#### What you need to do
Can you condense the paragraph of the match account below that begins "Three minutes after Sadler's equaliser" into a short bulleted list that keeps its main facts?

#### Document segment
= = = = =

It was one of those little psychological moments that can be so important at a vital stage of a game. My fear was that if I’d kept running, the fan would have kicked the ball away, and with me chasing after it, everybody would have thought we were panicking. It was the last thing we should do. Nobby had convinced us that we could still win.
Three minutes after Sadler’s equaliser, George took the ball down the right side to the dead-ball line. I was running in from behind as he pulled the ball back into the box, and as I looked across I saw a red shirt. My instinct was, ‘This is a chance.’ Then, in a flash, I saw that the person on the end of the pass was not Brian Kidd or David Sadler or John Aston. Of all people, it was Bill Foulkes – the granite man, the rock of the defence, but unquestionably the last man any of us wanted to see running on to a George Best cross twelve minutes from the end of a match that could possibly destroy, one last time, our chances of ever winning the European Cup.
How can I describe one of the most important goals I would ever see? Maybe Bill will settle for ‘exquisite’. Those of us who expected to see the ball balloon high on to the terraces behind the goal were instantly heaped in shame. Not only did Bill Foulkes score, he looked like a striker of the ages, tucking in his shot so easily, so unanswerably, that the goalkeeper Betancort, who had shown brilliant reflexes in the first game at Old Trafford, could scarcely move.
Foulkes was buried in red shirts led by Nobby Stiles.

= = = = =

#### Record excerpts
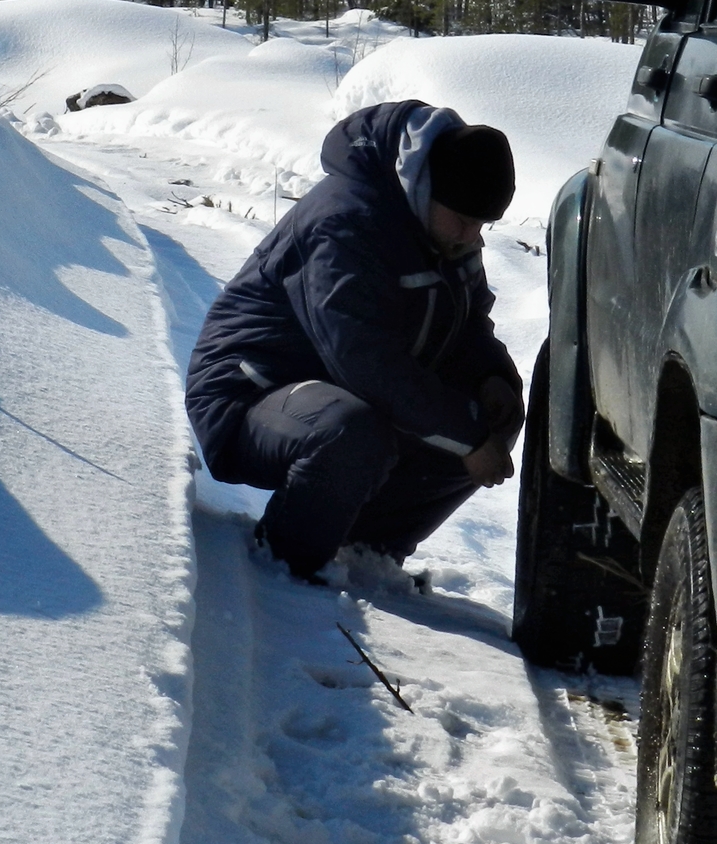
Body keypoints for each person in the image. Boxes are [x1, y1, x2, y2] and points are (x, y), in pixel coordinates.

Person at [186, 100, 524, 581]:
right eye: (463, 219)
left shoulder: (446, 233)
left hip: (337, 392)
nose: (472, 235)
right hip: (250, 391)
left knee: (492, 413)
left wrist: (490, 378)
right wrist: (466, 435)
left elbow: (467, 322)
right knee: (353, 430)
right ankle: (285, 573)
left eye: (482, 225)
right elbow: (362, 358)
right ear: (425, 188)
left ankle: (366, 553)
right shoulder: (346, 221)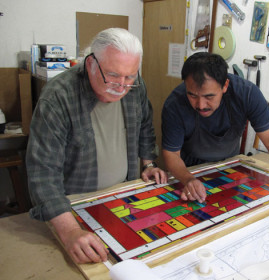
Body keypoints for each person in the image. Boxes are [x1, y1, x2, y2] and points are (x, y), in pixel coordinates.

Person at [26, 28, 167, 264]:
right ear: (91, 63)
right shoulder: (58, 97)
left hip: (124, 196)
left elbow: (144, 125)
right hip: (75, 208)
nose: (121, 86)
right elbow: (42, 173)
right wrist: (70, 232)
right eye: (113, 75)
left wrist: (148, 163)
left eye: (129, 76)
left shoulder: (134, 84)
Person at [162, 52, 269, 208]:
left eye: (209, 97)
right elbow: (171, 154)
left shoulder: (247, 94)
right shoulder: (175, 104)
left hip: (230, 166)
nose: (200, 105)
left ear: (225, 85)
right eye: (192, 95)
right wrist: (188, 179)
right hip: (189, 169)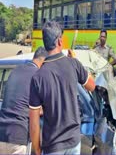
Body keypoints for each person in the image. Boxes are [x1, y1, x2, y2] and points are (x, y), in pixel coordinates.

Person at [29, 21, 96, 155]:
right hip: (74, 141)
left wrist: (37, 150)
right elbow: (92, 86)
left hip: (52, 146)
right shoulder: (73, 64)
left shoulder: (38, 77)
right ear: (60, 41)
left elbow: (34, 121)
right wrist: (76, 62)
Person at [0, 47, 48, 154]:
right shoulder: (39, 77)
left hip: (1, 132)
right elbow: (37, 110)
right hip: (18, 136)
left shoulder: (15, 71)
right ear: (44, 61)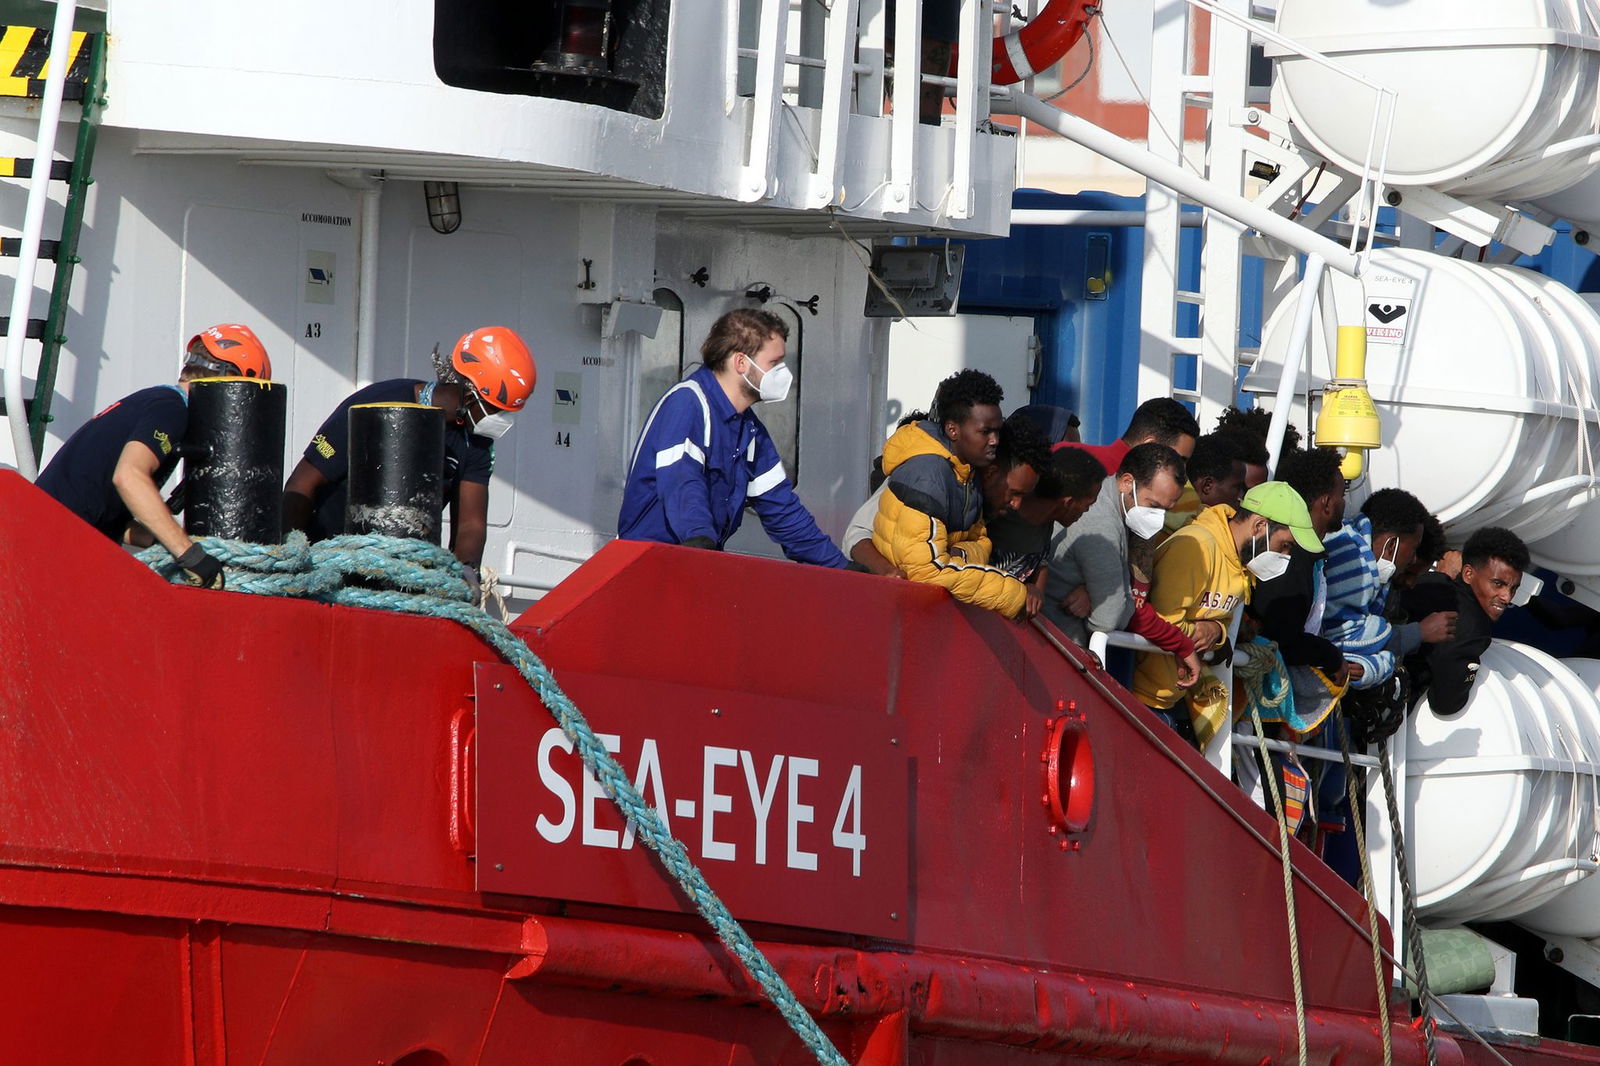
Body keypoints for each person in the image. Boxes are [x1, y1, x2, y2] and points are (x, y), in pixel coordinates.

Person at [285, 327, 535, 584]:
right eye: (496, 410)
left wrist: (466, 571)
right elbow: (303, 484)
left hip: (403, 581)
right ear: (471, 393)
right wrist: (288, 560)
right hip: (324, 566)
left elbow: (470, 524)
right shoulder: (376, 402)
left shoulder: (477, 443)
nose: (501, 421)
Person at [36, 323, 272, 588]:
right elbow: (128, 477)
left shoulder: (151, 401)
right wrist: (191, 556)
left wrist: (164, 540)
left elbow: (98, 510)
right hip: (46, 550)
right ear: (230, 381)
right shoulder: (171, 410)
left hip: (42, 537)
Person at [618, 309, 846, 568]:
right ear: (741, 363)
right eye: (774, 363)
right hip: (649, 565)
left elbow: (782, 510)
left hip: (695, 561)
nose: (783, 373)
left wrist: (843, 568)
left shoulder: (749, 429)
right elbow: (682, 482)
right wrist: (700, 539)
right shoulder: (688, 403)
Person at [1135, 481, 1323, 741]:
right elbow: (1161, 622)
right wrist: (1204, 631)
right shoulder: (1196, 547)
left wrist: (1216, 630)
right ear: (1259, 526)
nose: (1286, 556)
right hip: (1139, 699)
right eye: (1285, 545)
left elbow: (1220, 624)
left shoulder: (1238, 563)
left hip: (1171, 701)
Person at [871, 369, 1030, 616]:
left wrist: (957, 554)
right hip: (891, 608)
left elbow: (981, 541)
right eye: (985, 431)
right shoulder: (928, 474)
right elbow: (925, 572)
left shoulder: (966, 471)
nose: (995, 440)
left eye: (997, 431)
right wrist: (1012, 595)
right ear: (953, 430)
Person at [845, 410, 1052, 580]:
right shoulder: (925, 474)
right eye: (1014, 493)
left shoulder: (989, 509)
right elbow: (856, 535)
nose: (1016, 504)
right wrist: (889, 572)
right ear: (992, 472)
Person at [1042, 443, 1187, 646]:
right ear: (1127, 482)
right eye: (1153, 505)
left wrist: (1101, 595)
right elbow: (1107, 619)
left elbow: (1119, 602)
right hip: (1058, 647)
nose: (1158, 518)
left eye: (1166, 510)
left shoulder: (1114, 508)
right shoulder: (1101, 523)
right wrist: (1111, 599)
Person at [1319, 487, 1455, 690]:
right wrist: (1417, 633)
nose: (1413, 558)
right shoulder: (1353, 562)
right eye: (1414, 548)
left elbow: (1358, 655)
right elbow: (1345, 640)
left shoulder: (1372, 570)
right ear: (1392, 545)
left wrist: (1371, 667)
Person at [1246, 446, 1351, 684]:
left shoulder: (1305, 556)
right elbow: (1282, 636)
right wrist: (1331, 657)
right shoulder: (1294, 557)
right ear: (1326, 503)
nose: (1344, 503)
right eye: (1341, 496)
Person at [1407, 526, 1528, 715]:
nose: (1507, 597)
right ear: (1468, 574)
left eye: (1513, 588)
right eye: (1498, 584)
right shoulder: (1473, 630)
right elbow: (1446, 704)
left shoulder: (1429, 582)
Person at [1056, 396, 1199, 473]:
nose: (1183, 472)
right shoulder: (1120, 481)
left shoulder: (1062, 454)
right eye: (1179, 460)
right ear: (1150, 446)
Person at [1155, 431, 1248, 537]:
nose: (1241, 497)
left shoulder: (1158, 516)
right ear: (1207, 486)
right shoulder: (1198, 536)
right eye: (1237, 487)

= = = = =

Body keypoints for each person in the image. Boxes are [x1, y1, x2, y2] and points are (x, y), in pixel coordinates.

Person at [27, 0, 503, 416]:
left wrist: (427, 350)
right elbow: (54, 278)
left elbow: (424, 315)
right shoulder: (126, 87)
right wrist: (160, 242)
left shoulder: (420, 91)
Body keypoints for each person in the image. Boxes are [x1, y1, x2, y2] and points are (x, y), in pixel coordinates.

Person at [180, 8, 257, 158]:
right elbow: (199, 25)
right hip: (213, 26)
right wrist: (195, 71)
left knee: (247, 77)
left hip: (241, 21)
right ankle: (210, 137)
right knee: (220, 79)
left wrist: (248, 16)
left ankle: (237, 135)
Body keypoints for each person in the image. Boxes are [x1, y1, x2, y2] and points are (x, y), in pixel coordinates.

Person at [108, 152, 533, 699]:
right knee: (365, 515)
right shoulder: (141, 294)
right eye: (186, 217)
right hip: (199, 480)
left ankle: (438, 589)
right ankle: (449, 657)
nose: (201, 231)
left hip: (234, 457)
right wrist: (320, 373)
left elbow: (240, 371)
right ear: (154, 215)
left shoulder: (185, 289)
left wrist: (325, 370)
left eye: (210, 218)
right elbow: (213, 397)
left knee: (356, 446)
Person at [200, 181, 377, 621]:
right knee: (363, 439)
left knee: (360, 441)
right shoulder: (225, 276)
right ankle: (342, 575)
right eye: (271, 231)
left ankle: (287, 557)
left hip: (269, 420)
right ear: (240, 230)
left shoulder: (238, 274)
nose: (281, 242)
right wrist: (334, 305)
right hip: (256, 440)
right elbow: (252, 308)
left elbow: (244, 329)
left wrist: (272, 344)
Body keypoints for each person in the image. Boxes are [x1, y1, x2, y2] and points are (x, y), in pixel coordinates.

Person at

= = = = =

#### Written response
- Three minutes after Sadler's equaliser, George carried the ball down the right side to the dead-ball line and pulled it back into the box.
- The narrator, running in from behind, saw a red shirt and thought it was a chance.
- The player meeting the pass was not Brian Kidd, David Sadler or John Aston but Bill Foulkes, the rock of the defence.
- Foulkes was the last man anyone wanted on the end of a George Best cross, twelve minutes from the end of a match that could wreck their chances of ever winning the European Cup.